文章、大好き。表題作は静かな雨音と古い建物の匂いが感じられる。同時収録作は癌の症状が克明に描かれているので、苦手な方は注意。

2008/11/29

inugamix

癌の告知と壮絶な治療や医療行為と死を巡る医師の心理などを、硬質な文体と湿り気を廃した描写で淡々と綴る。寝たきりに近い患者とその主治医の物語で、わかりやすいドラマや大きな動きはないのに、心理の綾と細かなエピソードで飽きずに読ませる。微妙な友人でもある患者、微妙な恋人でもある患者をめぐる心理が、また静かにひそかにぐっとくる。文学だ。「ステージ」は非エンタメ系リアルスプラッタでもあり、まざまざと描かれる人体解剖や臨終の様子もさることながら、何故か硬膜下麻酔のくだりが最も冷や汗をかいた。

2009/12/19

warimachi

この透明感。読んでて感傷的な気分になるのはこちらが感傷的な人間だからなんだろうけど、どっちかというと「泣きました!」みたいな感想は嫌がるタイプの作品でしょう。

海宇未悠(うみゅみゅ☆)

はぁ……。天才……。 短編『最終上映』と中編『ステージ』の2篇が収録されている。どちらも主人公は医師で、『最終上映』は大学時代の友人、『ステージ』は元カノ。どちらも担当医として癌患者になった相手を回想するお話、と言ってしまえば泣き小説と思われるかも?そんな簡単な話しじゃなかった。特に、『ステージ』では、医師でもあった元カノの壊れていく様が怖い。その上、解剖の描写がエグいほどリアル……作者の経験が含まれるであろう事を知っているから、だけではないと思う。苦手な人は無理だろうけど、とにかく凄かった。

2022/05/22

ぼっせぃー

医師はキャリア最初期の研修医時代に、初めて立つ生死の現場で、同時に量的ハードワークも課されることになる。
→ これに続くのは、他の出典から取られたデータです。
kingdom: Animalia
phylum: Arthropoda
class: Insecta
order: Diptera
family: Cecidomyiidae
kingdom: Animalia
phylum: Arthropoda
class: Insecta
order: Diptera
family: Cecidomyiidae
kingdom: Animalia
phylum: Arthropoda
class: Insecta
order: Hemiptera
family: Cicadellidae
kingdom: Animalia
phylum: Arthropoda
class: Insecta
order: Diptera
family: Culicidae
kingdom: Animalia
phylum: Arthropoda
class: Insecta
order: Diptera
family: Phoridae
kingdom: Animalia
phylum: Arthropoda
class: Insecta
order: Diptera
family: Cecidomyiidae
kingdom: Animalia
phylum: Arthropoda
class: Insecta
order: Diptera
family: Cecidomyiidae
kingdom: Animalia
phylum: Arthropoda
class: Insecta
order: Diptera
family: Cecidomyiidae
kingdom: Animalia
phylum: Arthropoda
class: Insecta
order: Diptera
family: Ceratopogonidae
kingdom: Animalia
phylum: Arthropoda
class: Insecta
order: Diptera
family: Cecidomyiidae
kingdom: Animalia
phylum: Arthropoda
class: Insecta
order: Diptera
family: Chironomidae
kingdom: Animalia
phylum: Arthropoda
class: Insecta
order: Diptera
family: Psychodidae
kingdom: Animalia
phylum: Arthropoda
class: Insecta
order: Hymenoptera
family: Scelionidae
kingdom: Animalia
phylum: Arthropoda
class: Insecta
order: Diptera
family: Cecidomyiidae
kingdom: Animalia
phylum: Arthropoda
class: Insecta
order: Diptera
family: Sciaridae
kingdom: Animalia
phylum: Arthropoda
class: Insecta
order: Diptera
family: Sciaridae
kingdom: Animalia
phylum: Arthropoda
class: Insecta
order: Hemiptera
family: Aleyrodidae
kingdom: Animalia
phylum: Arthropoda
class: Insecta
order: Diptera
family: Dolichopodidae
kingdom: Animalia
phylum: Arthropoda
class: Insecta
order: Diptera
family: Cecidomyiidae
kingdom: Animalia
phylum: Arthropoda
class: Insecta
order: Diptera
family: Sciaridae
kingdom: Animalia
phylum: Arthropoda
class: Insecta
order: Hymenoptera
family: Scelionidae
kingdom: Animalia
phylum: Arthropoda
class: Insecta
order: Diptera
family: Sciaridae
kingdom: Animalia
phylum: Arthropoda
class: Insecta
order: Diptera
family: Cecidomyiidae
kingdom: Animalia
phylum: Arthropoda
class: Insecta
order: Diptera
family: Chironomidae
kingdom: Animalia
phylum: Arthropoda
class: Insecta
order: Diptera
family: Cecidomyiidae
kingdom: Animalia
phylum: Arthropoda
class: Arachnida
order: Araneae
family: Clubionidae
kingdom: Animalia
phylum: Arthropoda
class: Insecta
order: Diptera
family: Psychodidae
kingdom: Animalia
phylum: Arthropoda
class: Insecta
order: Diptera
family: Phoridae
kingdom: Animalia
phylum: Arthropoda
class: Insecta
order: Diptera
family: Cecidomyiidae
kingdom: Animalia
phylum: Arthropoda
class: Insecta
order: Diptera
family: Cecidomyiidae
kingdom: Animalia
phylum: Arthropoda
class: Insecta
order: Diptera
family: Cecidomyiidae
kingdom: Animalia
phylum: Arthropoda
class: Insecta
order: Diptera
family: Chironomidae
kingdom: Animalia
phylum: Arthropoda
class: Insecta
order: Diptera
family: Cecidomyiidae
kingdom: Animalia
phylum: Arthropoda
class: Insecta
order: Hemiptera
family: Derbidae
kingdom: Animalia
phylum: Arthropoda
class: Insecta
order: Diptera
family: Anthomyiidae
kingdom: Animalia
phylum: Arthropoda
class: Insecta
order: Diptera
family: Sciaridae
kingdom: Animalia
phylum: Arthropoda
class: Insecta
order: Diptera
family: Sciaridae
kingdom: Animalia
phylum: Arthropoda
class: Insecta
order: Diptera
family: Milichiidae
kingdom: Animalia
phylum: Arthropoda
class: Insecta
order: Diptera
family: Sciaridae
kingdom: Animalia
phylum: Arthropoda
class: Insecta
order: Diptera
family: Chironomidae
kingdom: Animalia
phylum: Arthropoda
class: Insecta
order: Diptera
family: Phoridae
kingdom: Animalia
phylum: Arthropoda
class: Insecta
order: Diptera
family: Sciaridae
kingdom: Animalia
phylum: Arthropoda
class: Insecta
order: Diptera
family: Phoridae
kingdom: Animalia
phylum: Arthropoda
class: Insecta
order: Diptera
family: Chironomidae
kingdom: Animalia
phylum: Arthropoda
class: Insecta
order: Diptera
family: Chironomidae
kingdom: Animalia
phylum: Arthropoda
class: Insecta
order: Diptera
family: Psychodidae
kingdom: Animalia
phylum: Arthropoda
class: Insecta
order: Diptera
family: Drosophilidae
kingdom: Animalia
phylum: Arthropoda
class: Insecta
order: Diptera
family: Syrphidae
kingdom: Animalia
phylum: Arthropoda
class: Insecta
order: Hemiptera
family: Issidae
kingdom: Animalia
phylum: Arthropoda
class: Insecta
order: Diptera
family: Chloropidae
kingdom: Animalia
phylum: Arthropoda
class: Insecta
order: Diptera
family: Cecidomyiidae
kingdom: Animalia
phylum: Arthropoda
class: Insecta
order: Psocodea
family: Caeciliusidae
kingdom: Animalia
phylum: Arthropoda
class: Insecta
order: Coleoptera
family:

人があらゆる形の苦しみの中亡くなっていくのを目にし、進行的に死への恐れの性質が変容していくのを、朦朧とする意識の中で感じていたあの頃の自分の様を、記憶の抽斗を強制的に開いて記述されているように感じた。収録作には予定された死に対し突発的な外因死が挿入されるというモチーフが共通するが、これが一種の救いとも取れてしまう感覚は、目の前で肉体的、実存的に苦しみ抜いた人を見送ることで生じてくる実感に違いないと思う。